===== DATA FOR PROCESSING

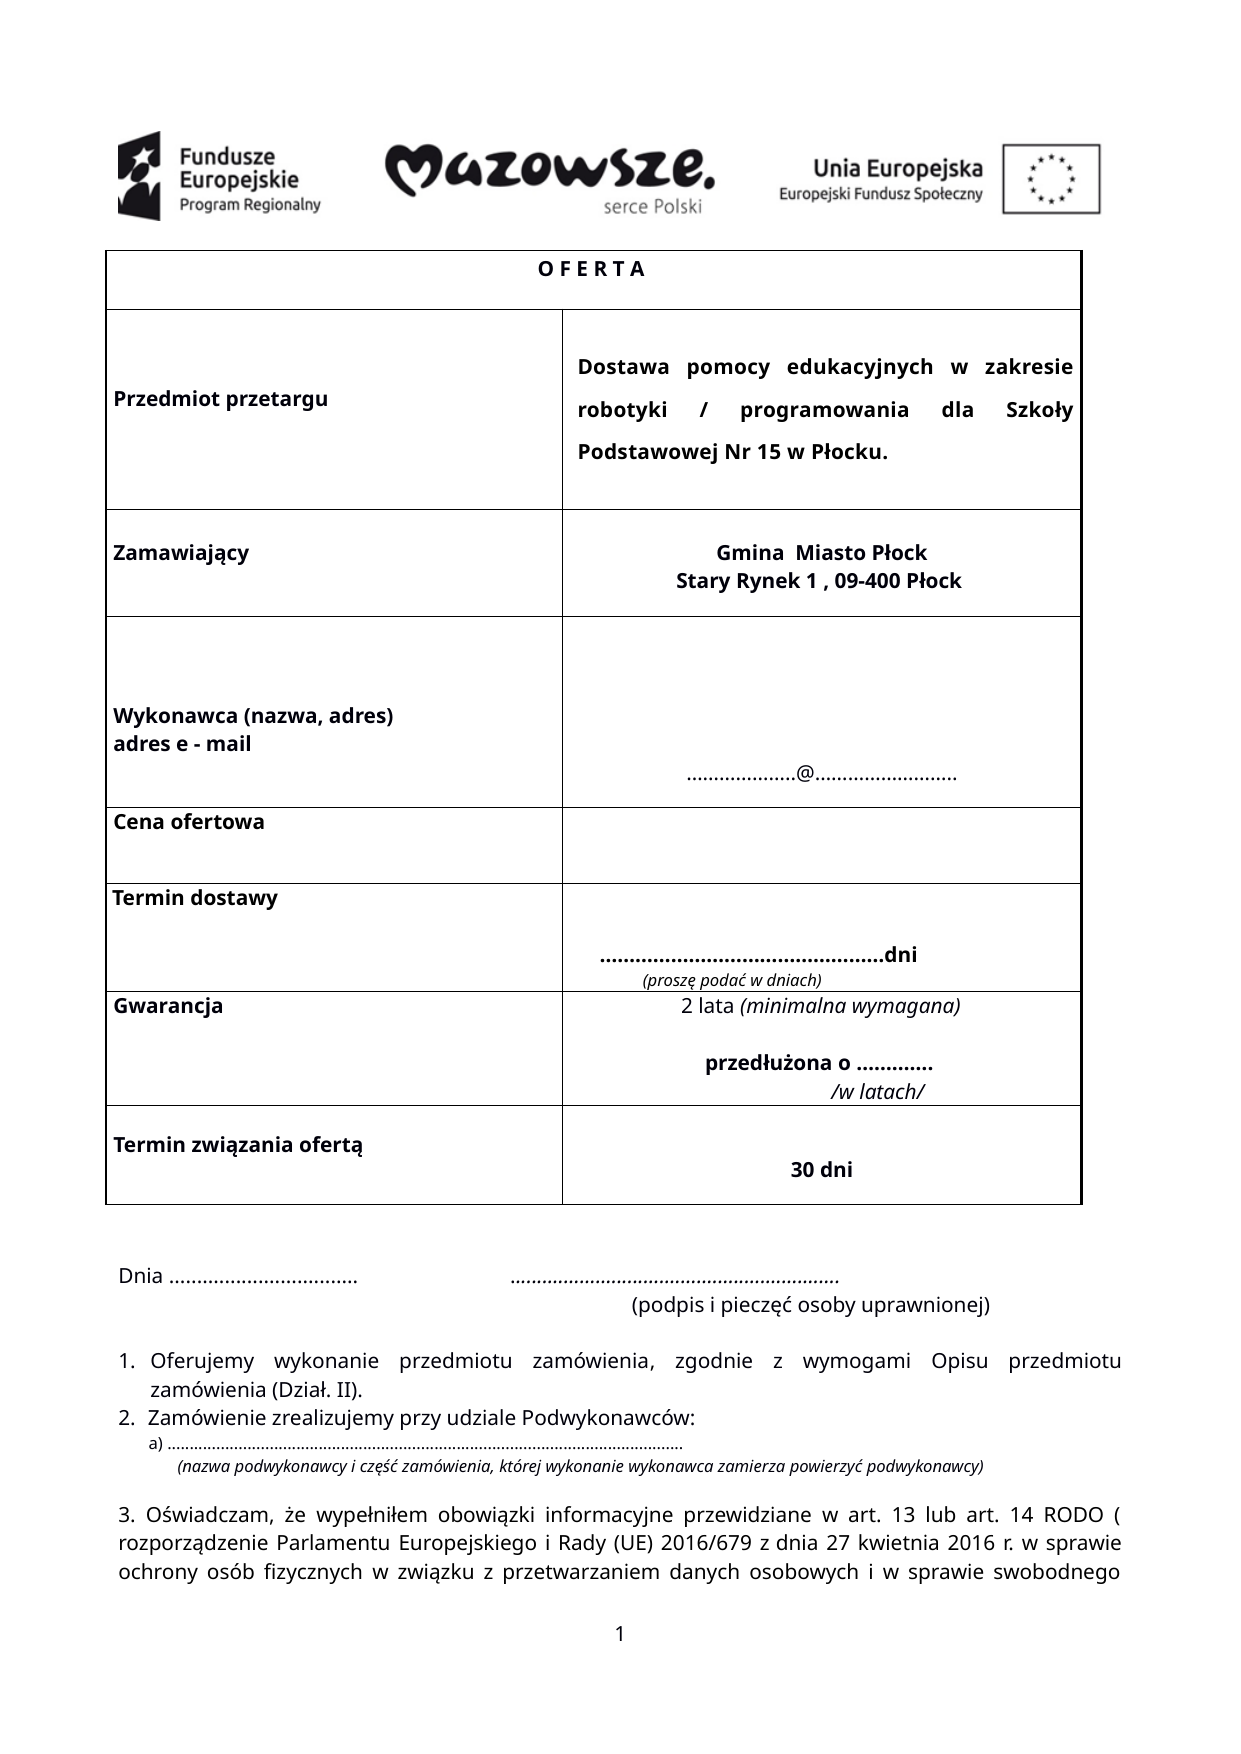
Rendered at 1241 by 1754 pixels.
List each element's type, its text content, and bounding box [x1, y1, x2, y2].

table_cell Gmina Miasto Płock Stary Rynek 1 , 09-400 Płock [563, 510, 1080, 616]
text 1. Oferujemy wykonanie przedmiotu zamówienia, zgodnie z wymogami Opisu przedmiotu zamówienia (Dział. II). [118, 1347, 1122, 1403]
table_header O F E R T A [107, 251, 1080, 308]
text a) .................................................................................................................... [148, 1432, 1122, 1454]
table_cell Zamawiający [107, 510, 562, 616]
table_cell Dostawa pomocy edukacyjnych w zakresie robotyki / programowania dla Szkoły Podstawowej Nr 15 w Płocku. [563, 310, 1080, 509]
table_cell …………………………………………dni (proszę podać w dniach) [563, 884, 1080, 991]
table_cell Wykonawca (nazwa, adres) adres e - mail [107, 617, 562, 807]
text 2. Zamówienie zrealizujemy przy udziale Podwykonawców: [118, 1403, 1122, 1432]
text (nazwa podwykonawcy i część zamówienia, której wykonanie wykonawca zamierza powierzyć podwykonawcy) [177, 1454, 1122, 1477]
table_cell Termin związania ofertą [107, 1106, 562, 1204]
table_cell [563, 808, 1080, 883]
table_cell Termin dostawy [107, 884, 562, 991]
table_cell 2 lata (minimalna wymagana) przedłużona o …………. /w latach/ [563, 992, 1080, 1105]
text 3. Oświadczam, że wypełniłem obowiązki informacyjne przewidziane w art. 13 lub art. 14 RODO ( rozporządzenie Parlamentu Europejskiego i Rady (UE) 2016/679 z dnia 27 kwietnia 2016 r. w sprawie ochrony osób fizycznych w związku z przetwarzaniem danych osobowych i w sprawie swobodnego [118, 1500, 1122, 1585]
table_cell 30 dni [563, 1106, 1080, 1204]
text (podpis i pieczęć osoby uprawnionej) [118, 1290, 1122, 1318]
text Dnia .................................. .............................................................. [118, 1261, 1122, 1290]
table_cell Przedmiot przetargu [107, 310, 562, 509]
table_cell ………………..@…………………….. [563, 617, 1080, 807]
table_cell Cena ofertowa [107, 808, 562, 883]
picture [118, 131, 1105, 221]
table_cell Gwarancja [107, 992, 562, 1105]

==========

» **EXERCISE DESCRIPTION**
Reproduce without any changes the lines of the records from the line with "table_cell Gmina Miasto" up to and including the line with "1432, 1122, 1454]".

» **PROBLEM SOLUTION**
table_cell Gmina Miasto Płock Stary Rynek 1 , 09-400 Płock [563, 510, 1080, 616]
text 1. Oferujemy wykonanie przedmiotu zamówienia, zgodnie z wymogami Opisu przedmiotu zamówienia (Dział. II). [118, 1347, 1122, 1403]
table_header O F E R T A [107, 251, 1080, 308]
text a) .................................................................................................................... [148, 1432, 1122, 1454]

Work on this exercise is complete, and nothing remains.